▶ Aufgabenstellung:
Führe den Zeitungsartikel über Vattenfalls fehlende Rückbaukonzepte für die Atomkraftwerke Krümmel und Brunsbüttel im Anschluss an seinen letzten Satz fort.

# taz.de -- Keine Eile beim Atomausstieg: Ein Spiel auf Zeit
       
       > Vattenfall hat noch immer keine Konzepte zur Stilllegung der
       > Atomkraftwerke Brunsbüttel und Krümmel vorgelegt. Grüne und Robin Wood
       > kritisieren Sicherheitsrisiken.
       
 (IMG) Bild: Rein mit den Brennelementen oder lieber raus? Wartungsarbeiten am Brennelemente-Lagerbecken im AKW Krümmel.
       
       HAMBURG taz | Für den Atomausstieg in Schleswig-Holstein gibt es keinen
       Plan: Zum Abriss der beiden Atomkraftwerke Krümmel und Brunsbüttel habe
       sich Betreiber Vattenfall "gegenüber der Atomaufsicht bislang noch nicht
       erklärt". Das hat jetzt die Landesregierung in Kiel auf zwei Anfragen der
       grünen Landtagsabgeordneten Detlef Matthiessen und Bernd Voß mitgeteilt.
       Bislang habe zu dem Thema erst ein "Grundsatzgespräch" zwischen der
       schleswig-holsteinischen Atomaufsichtsbehörde und Vattenfall im September
       2011 stattgefunden. "Wesentliches Ergebnis war, dass Vattenfall sich
       gegenwärtig in einer Planungsphase befindet", teilt die Landesregierung
       lediglich mit.
       
       Und eben das findet Matthiessen "skandalös". Die CDU-FDP-Regierung in Kiel
       "übt keinen Druck auf Vattenfall aus", so seine Erkenntnis. "Offensichtlich
       hat der Konzern keine Eile, seine Atomkraftwerke zurückzubauen, und die
       Landesregierung sieht tatenlos zu", sagt Matthiessen. Damit der Rückbau
       zügig beginnen könne, müssten die Details des Vorgehens rasch geklärt
       werden. "Wir erwarten, dass sehr schnell die Konzepte dafür auf den Tisch
       gelegt werden."
       
       Die beiden Atomreaktoren an der Unterelbe stehen seit Sommer vorigen Jahres
       gemäß den Atomausstiegsbeschlüssen des Bundestages still. Abgeschaltet sind
       sie nach Kurzschlüssen und dem Brand von Transformatoren bereits seit Juni
       2007 (siehe Kasten). Seitdem waren sie für rund 700 Millionen Euro
       repariert und nachgerüstet worden - Investitionen, die aufgrund der
       verkündeten Energiewende in Deutschland nunmehr sinnlos sind.

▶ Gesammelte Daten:
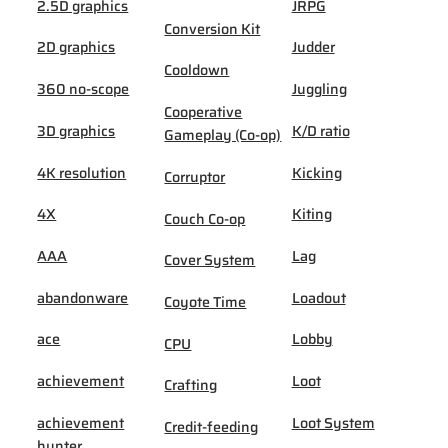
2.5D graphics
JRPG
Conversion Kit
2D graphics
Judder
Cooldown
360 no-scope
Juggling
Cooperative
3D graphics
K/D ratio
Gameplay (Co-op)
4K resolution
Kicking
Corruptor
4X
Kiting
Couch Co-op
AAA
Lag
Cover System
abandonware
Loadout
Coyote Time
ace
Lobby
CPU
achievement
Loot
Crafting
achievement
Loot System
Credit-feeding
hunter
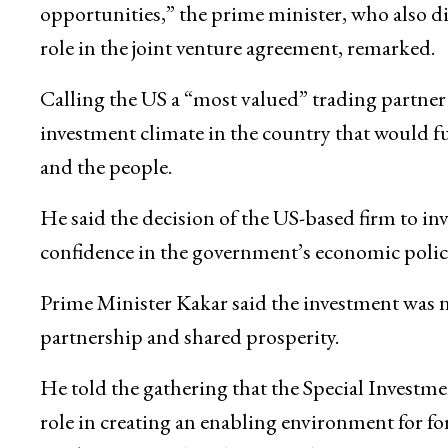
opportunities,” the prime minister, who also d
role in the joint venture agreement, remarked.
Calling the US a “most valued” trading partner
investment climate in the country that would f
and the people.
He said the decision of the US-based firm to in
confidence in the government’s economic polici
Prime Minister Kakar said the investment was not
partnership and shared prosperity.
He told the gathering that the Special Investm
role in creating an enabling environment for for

▶ Ergebnis der Übung:
       
       Für den Abbau der Meiler haben die Betreiber Rückstellungen in ihren
       Bilanzen ausgewiesen. Diese betrugen nach Angaben der Kieler Atomaufsicht
       Ende 2010 für Krümmel 1,857 Milliarden Euro, für Brunsbüttel 1,602
       Milliarden Euro. Ob diese Beträge ausreichen für den Abriss und die sichere
       Endlagerung der atomaren Brennstäbe und des radioaktiven Abfalls, vermag
       sie aber nicht zu beurteilen. Das sei "von einer Vielzahl von
       Einflussfaktoren abhängig und deshalb nur sehr schwer exakt einschätzbar",
       so die Aufsichtsbehörde. Eine Vergleichszahl aber nennt die Atomaufsicht:
       Für den Rückbau des Atomkraftwerks Greifswald in Mecklenburg-Vorpommern,
       das nach der Wiedervereinigung stillgelegt worden war, seien "von 1995 bis
       heute mehr als drei Milliarden Euro aufgewendet" worden. Vattenfall war am
       Sonntag zu keiner Stellungnahme in der Lage, stellte diese aber für den
       heutigen Montag in Aussicht.
       
       "Erhebliche Sicherheitsrisiken" sieht Dirk Seifert, Energiereferent der
       Umweltorganisation Robin Wood. Alles hoch radioaktive Material müsse
       schnellstens aus dem Reaktor und den wassergefüllten Abklingbecken geholt
       werden, fordert er. Dann könnten die Kühlsysteme abgeschaltet werden: "Das
       wäre der erste Schritt hin zu deutlich mehr Sicherheit", meint Seifert.
       
       Im Reaktordruckbehälter des Meilers Brunsbüttel befinden sich nach Angabe
       der Atomaufsicht noch 523 atomare Brennelemente, in Krümmel sogar 840.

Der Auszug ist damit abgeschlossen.